**Reading text**.
■ ■ ■ ■ ■ ■ ■

You are viewing a plain text version of this content. The canonical link for it is here.
Posted to dev@lucene.apache.org by bu...@apache.org on 2004/02/06 17:55:14 UTC
DO NOT REPLY [Bug 18927] - [PATCH] Term Vector support

DO NOT REPLY TO THIS EMAIL, BUT PLEASE POST YOUR BUG 
RELATED COMMENTS THROUGH THE WEB INTERFACE AVAILABLE AT
<http://nagoya.apache.org/bugzilla/show_bug.cgi?id=18927>.
ANY REPLY MADE TO THIS MESSAGE WILL NOT BE COLLECTED AND 
INSERTED IN THE BUG DATABASE.

http://nagoya.apache.org/bugzilla/show_bug.cgi?id=18927

[PATCH] Term Vector support

grant_ingersoll@yahoo.com changed:

           What    |Removed                     |Added
----------------------------------------------------------------------------
            Summary|Term Vector support         |[PATCH] Term Vector support



------- Additional Comments From grant_ingersoll@yahoo.com  2004-02-06 16:55 -------
Attached is Dmitry's code updated for 1.3.  Here are my notes on the 
implementation (which are also included in the attachment)

■ ■ ■ ■ ■ ■ ■

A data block
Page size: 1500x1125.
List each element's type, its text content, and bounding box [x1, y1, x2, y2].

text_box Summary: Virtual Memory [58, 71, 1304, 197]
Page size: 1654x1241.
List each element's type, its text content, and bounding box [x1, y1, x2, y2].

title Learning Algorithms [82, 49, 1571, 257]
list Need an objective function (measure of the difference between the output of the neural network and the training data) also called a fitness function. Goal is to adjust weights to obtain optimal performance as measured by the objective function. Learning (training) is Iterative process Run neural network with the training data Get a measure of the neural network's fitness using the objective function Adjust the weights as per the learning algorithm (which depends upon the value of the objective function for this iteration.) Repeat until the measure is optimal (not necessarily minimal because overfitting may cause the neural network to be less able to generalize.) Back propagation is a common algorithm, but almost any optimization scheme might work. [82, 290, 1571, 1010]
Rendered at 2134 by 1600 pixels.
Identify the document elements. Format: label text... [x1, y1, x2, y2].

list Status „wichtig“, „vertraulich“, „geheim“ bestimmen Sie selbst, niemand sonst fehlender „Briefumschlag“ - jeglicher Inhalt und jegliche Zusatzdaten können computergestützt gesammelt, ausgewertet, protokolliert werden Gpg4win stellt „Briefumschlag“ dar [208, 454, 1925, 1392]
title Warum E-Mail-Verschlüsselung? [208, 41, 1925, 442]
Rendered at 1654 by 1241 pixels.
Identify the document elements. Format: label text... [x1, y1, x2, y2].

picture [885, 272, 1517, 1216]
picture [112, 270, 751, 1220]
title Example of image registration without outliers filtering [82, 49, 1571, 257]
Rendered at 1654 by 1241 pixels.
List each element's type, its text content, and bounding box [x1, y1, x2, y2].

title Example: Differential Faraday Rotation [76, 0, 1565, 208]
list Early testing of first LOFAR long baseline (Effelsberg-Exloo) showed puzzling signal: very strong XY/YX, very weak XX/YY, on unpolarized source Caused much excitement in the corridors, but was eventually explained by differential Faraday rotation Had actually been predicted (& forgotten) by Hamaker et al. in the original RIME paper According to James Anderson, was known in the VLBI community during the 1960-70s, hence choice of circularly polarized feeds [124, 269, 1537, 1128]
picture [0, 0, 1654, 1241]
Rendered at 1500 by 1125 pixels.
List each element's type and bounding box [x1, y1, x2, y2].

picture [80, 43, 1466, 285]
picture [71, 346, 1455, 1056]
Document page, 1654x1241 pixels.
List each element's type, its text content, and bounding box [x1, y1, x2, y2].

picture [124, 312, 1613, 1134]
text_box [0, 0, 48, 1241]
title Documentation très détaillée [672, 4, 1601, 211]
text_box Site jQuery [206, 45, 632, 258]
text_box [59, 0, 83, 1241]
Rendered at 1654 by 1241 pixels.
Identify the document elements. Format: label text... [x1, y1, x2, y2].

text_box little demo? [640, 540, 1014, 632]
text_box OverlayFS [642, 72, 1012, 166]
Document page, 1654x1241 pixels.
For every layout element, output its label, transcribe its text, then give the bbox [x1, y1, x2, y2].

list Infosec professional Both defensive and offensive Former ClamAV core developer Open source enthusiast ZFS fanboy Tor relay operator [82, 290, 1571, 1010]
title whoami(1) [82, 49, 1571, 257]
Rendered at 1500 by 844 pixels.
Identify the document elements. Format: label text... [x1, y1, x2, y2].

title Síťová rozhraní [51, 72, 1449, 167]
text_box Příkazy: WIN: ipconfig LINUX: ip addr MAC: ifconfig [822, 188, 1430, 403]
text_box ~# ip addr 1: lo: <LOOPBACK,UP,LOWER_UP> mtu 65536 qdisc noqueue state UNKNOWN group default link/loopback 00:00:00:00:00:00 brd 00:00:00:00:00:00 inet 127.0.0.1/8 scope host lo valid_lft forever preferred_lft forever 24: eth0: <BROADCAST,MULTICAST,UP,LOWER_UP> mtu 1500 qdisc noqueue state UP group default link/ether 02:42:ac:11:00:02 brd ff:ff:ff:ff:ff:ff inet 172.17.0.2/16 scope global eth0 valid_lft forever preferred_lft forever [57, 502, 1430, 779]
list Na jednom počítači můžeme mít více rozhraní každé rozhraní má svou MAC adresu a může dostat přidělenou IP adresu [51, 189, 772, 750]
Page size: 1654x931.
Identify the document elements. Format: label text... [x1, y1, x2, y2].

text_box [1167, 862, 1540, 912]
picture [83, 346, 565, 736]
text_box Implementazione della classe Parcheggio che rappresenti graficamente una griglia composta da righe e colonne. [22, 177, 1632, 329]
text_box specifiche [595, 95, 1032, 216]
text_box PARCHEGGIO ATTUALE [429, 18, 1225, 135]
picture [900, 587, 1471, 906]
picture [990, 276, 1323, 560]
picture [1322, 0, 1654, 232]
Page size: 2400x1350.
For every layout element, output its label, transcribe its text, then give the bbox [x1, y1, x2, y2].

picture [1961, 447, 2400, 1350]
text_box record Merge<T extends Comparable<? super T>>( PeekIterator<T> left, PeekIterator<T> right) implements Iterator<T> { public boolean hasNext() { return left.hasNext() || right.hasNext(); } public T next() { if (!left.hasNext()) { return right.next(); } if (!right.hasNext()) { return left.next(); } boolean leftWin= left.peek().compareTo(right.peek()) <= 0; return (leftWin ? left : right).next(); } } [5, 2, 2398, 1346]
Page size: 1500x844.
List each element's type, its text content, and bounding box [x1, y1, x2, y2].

■ ■ ■ ■ ■ ■ ■

**Jobs**.
a: According to the bug report, for what version was Dmitry's code updated?
b: Write the next part of the bug report, picking up from its final words.
The data block is not needed for any of the work here.

**Task-by-task outputs**.
a: Version 1.3.

b:
The patch is in the zip and is named termVector1.3Patch.txt and
was generate using cvs diff -Nu at the root of the tree.

If there are any questions, I would be more than happy to help via the mailing
list.

-----------------------------------------------
Notes on the re-implemenation of Dmitry's Term Vector enhancements for Lucene 
1.3.

Please see http://nagoya.apache.org/eyebrowse/ReadMsg?listName=lucene-
dev@jakarta.apache.org&msgId=114748
for the original patch.

General Notes
-----------------------

I used Dmitry's code as a template by getting it working against 1.2 and then 
going through by hand 
and applying it against the HEAD.  Thanks to Dmitry's great notes, it was 
relatively painless.  All of 
the tests against HEAD pass.

Differences from 1.2 Version
----------------------------  

The most significant change I had to make is that in the 
TermFreqVector interface the getTermNumbers() method has been replaced by a 
getTerms() method which
returns an array of Strings.  These strings are the equivalent of Term.text()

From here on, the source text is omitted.